LOCAL

Buchanan may get sued over its transportation utility fee

Roshaun Higgins
Appleton Post-Crescent
Buchanan's transportation utility fee, which has been used to fund roadway maintenance since 2019, might cause the town to be sued.

BUCHANAN - The Town of Buchanan may face a lawsuit over its transportation utility fee.

The Wisconsin Institute for Law and Liberty filed a notice of claim against the town last month, threatening legal action by Sept. 1.

WILL says the fee is an unlawful tax and, as a result, exceeds the town's property tax levy limit of $2.4 million in 2020.

"The Town of Buchanan is hoping that, by labeling a tax a fee, they can exempt themselves from state law. That is not the case," WILL Deputy Counsel Luke Berg said. "Municipalities can’t make up new fees to evade these limits without authorization."

The town has used the transportation utility fee since 2019 to charge all properties in the town for using its roads. The fee will bring in $854,753 this year.

The town first considered instituting the fee in 2018, when it deemed road drainage as the most significant issue facing the town. According to a town newsletter, the town residents' reports of drainage concerns increased by more than four times from 2014 to 2018.

According to information about the fee on the town's website, the town thought the fee would make costs more equitable between property owners. Since an increase in property taxes wouldn't charge property owners that are tax-exempt. It compared the fee to a water or sewer utility fee, saying that, like other public utilities, the transportation utility fee charges the users of the utility to cover its operating costs. 

The town ordinance says the fee will "finance such transportation facilities and related facilities, operations and activities as are deemed by the town to be proper and reasonably necessary to provide safe and efficient transportation facilities within the town."

WILL says the difference between roads and a public utility like water is too great for a fee for road improvements to be considered legal. The group cited the state statute that allows for utility fees to be charged in its notice of claim, pointing out that the only public utilities stated in the statute are "heat, light, water or power."

Buchanan Town Administrator Maggie Mahoney declined to comment on WILL's notice of claim. 

This year, Buchanan will charge single-family properties $315.29, and nonresidential properties from $189 to $8,400, based on how much road use the property might generate.

Other Fox Cities communities have fees or special taxes to help pay for street projects. In Appleton, residents are charged $20 for a wheel tax. In Neenah, the city's transportation fee charges homeowners $23 annually.

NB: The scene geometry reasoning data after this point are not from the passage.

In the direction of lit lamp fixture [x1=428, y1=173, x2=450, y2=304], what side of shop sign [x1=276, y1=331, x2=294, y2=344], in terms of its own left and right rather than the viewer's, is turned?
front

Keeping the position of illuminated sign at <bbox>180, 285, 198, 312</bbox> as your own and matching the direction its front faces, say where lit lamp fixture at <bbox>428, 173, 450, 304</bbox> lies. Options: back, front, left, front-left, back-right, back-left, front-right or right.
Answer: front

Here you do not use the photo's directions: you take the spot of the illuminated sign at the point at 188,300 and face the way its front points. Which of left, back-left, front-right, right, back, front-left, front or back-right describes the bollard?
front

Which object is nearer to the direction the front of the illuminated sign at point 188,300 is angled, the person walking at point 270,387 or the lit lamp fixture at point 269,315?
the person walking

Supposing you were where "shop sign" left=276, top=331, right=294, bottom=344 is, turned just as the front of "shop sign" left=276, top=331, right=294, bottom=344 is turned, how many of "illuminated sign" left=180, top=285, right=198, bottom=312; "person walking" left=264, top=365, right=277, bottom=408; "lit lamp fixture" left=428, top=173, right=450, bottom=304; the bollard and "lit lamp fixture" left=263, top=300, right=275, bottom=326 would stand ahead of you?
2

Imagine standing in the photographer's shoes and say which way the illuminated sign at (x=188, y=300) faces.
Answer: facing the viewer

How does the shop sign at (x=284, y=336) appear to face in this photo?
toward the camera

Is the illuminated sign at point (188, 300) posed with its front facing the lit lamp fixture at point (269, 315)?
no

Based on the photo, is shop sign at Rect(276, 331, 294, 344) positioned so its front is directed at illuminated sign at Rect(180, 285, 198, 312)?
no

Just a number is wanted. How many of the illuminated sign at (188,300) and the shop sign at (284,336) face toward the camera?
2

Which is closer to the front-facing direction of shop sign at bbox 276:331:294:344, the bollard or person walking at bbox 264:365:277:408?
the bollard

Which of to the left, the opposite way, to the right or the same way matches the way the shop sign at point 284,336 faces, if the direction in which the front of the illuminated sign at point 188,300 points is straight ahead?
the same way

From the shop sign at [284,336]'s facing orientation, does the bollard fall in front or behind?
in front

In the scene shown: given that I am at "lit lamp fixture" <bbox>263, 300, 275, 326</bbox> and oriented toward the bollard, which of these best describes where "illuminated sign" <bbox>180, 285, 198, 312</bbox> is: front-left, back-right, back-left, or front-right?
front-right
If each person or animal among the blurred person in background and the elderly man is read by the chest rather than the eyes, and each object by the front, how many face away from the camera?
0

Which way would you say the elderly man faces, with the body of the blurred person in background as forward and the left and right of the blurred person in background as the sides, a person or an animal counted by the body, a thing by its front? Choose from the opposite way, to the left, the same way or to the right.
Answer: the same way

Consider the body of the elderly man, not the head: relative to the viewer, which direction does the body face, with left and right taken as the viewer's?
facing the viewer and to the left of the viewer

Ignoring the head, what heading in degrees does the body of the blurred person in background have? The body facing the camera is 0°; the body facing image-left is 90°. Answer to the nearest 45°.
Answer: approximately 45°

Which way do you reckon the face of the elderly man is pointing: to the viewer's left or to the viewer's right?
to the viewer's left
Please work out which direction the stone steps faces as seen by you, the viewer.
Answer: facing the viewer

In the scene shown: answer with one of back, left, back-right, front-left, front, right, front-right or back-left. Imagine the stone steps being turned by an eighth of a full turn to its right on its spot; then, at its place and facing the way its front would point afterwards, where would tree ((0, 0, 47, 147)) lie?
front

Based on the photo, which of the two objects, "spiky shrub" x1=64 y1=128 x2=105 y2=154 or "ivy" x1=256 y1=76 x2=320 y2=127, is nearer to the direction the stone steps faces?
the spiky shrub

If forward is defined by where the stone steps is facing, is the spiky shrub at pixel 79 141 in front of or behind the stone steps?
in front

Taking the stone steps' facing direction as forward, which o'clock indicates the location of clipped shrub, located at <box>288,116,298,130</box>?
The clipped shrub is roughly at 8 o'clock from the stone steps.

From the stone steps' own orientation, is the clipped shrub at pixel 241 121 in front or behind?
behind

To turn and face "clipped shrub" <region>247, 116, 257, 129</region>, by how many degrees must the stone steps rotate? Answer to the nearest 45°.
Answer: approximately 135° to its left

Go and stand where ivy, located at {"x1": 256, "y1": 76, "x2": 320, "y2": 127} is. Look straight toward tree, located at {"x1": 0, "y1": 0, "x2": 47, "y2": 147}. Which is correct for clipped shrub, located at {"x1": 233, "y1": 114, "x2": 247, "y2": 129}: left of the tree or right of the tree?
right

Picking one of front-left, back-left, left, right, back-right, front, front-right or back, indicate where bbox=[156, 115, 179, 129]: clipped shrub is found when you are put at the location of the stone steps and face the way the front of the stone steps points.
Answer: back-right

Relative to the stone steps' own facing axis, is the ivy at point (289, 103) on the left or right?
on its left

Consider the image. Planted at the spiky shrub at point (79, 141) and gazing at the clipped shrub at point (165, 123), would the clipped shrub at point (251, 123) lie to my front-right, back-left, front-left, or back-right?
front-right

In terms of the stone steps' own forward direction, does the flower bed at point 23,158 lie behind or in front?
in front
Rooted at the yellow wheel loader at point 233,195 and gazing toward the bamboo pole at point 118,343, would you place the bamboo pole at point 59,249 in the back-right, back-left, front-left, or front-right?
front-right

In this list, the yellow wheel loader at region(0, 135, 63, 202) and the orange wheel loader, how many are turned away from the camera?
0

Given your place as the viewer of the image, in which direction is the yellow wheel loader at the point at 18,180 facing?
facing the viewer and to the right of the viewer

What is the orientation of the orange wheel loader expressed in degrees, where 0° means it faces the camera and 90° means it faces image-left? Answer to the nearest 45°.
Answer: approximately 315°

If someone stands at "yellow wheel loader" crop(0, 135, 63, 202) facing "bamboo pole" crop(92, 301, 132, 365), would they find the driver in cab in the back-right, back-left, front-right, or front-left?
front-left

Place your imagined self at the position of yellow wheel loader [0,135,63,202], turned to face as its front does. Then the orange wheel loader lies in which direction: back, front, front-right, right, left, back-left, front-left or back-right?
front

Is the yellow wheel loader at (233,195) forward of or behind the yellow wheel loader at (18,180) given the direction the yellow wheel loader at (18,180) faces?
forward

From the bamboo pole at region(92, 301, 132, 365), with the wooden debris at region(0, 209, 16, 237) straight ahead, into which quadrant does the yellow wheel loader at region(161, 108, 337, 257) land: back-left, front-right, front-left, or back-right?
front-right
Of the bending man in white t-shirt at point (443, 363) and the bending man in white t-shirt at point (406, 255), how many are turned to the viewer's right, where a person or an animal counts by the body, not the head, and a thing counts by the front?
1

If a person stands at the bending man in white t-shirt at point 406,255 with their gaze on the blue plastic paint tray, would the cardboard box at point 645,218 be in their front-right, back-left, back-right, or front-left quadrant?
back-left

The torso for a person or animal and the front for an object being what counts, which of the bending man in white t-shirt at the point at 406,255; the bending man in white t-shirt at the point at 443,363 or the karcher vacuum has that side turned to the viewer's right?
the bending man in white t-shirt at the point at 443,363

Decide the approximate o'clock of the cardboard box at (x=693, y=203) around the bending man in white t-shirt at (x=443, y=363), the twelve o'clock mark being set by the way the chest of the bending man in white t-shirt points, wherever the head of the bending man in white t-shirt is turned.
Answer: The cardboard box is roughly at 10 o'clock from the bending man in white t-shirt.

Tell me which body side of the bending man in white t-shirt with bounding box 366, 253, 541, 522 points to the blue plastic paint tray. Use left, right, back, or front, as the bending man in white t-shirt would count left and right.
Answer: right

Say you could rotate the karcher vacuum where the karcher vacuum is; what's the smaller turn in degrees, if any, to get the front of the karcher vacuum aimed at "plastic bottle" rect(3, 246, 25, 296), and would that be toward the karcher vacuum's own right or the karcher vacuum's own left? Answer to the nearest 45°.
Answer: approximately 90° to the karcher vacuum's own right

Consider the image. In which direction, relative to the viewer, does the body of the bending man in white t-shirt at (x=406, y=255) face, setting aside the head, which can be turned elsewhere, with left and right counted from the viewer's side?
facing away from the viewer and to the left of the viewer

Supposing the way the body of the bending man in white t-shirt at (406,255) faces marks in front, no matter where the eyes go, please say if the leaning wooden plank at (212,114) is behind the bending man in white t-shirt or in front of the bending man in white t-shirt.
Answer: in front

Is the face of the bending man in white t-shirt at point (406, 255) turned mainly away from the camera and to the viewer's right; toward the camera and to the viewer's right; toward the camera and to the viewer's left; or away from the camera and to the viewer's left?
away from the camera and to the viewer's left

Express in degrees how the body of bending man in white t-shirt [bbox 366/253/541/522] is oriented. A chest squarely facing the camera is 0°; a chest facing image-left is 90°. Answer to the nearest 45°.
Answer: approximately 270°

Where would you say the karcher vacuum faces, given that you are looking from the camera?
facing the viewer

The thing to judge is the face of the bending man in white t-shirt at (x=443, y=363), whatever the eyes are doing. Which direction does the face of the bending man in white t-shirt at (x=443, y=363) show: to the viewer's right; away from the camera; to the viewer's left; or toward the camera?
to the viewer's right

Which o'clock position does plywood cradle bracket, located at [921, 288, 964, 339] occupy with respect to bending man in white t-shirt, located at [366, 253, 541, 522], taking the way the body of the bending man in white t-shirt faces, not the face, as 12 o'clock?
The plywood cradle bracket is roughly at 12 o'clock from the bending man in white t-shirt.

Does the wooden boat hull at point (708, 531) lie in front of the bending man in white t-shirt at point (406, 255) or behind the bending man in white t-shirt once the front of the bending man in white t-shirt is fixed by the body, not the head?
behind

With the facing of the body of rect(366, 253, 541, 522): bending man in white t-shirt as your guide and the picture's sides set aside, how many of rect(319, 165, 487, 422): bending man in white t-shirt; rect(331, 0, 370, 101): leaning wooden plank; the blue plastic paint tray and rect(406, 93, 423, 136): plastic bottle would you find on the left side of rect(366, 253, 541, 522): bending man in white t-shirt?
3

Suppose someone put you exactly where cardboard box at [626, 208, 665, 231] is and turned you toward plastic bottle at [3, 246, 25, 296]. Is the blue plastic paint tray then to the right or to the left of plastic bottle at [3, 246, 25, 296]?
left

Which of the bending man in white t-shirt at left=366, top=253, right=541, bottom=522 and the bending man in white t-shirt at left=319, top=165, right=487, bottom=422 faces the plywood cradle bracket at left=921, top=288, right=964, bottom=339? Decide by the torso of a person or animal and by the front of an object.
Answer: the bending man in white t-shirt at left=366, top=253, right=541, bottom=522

WILL criticized Buchanan's method of issuing the fee by determining how much revenue it wants to generate, instead of how much its roads are used. 

WILL is also worried that, because this method assigns higher fees to properties that generate more usage of roads, the fee will cause an unfair financial strain on small businesses.

Without the transportation utility fee, the town would have to pass a referendum to increase its property tax levy, rework its budget to add money for street improvement projects or use special assessments for them.

In 2019, more than half of Buchanan voters in an advisory referendum about their preferred means to fund street improvement projects chose a transportation utility fee over special assessments or a property tax increase.

"Special assessments aren't very popular, but I think it would be legal," Berg said. "And if that's the only way Buchanan can pay for its roads, then so be it."